While asking nonsense questions has been in the vogue for a while, I for one don't do that. In other words, I would only ask that question if I expected you to know something about probability and statistics. And that answer of approximately is not good enough in this case. You should know either the binomial distribution or the law of large numbers. The binomial distribution quickly gives the exact answer, $\frac{20000!}{(10000!)^2}2^{-20000}$.

"Oh, you want a decimal expression? Let me use my computer. [Short while later] It's about 0.0056."

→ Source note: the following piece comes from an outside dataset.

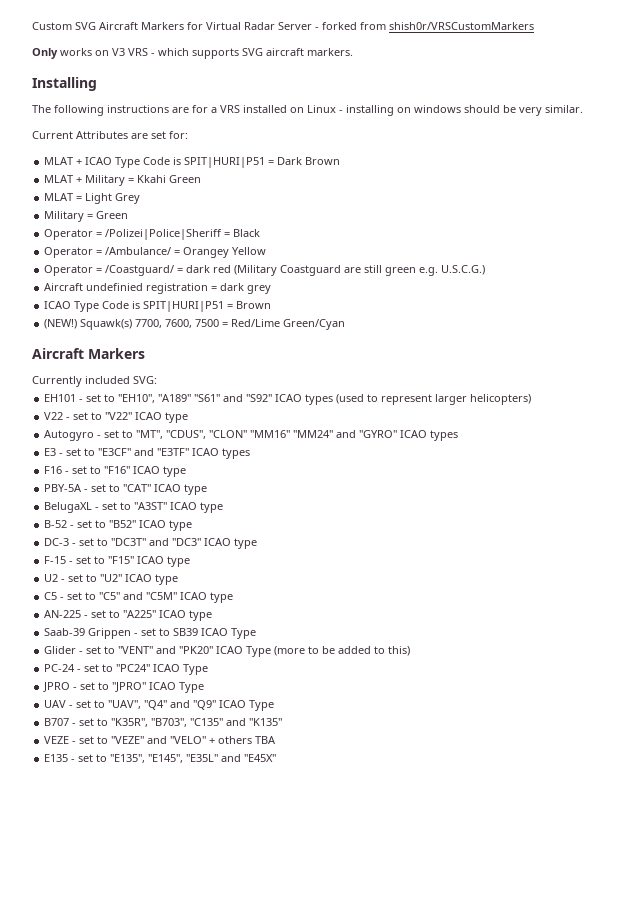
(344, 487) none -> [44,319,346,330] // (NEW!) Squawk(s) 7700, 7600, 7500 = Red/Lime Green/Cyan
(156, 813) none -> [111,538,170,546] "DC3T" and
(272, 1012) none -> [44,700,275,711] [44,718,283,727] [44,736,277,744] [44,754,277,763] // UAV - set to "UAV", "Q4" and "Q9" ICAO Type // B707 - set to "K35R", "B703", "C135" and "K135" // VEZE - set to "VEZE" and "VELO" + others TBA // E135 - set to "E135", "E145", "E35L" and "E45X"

For x=10,000 P=0.011 from the normal approximation. Note that would be P(x):$9999.5\leq x< 10000.5$ You can do this because the underlying binomial distribution is discrete.

That's a pretty lousy estimate. It's off by a factor of two.

Also just checking another one:

"2 fair dice. What is the probability of both showing six if I have observed
at least one six."

I would say the answer is 1/11 - working: (1*P(2 6's)/(1-P(0 6's))). Is that correct?

I would say that this is a verging on one of those poorly worded statistical question that is begging to be misinterpreted. There's nothing wrong with asking an interviewer for a clarification. If he looked at both dice and reported that at least one is a six, your answer of 1/11 is correct. If he looked at only one die and said that at least one of the dice was a six (because he happened to see a six on the die he looked at), the answer is 1/6.